Solutions preparation: the 0.1 M Captopril solution was prepared in 0.9% NaCl. The hydrochloric acidic solution of pH = 1.2 was prepared from 37% hydrochloric acid. The TRIS buffer solution preparation: 100 mL of TRIS Buffer solution of pH 7.5 was prepared by dissolving 13 g of TRIS in 60 mL of distilled water. Next, the pH was adjusted to 7.5 by adding 20 mL of HCl solution (5 M). After that, the final volume of 100 mL was obtained by adding distilled water.
Calibration curve for Captopril: different calibration curves for Captopril were set. The 0.1 M Captopril stock solution was prepared in NaCl 0.9% solution in order to reach a solution with a measurable concentration at 209 nm. Next, successive dilutions of the stock solution were performed in NaCl 0.9% and in the different release media of HCl and TRIS buffer.
4. Conclusions
This study presented a simple approach to modify the physicochemical characteristics of the methyl substituted silica gels by varying the precursors molar ratios and the pH. The effect of the structural properties of the silica support on the controlled Captopril release efficiency was evaluated.

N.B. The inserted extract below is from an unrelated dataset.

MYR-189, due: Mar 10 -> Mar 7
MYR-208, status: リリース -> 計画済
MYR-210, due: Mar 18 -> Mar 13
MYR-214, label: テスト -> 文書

By a gradual increase in the MTES content in the samples, the skeletal SiO2 network has changed, causing changes at the nano and micro levels as well. By only varying the reaction pH and the precursors molar ratio, two very different series of samples were obtained, especially in terms of morphological and textural properties. The more acidic synthesis pH (2.5) provided samples with an almost constant apparent surface area in an increasing hydrophobic environment; an apparent surface area independent of the methyl substitution degree of ~600 m2/g was observed with characteristic pore size in the microporous domain. The higher synthesis pH (4.5) produced a higher apparent surface area; in this series, a maximum of 1115 m2/g for sample at 40% MTES substitution has been achieved.
For both series, SANS and SAXS data, electron microscopy and DFT calculations revealed that by increasing the methyl functionalization, a decrease in the porosity and increase in the structure compaction was achieved.
With the increase in the methyl content from 0 to 80%, the hydrophilicity of the silica profile changed to become less hydrophilic, as shown by the contact angle results and also supported by the FTIR and 29Si-MAS-NMR results.
According to the results obtained from the physicochemical characterization methods, the methyl group from the functionalized precursor determined the crosslinking degree with the TEOS-derived oligomers by blocking one site in every MTES molecule. The hydrophobic character of the methyl groups slowed down the hydrolysis, causing a longer gelation time for every methyl containing silica sol.
In the drug loading and release experiments, for the Captopril loaded by post-synthesis adsorption, 12% of the loaded amount has been released after 8 h in stomach acidic media, while for loading during the sol–gel synthesis, ca. 70% of the drug was released. In general, the specific drug loading capacity was determined by the apparent surface area, and the highest release was obtained for the sample B40, made with a 40:60 MTES:TEOS precursor ratio.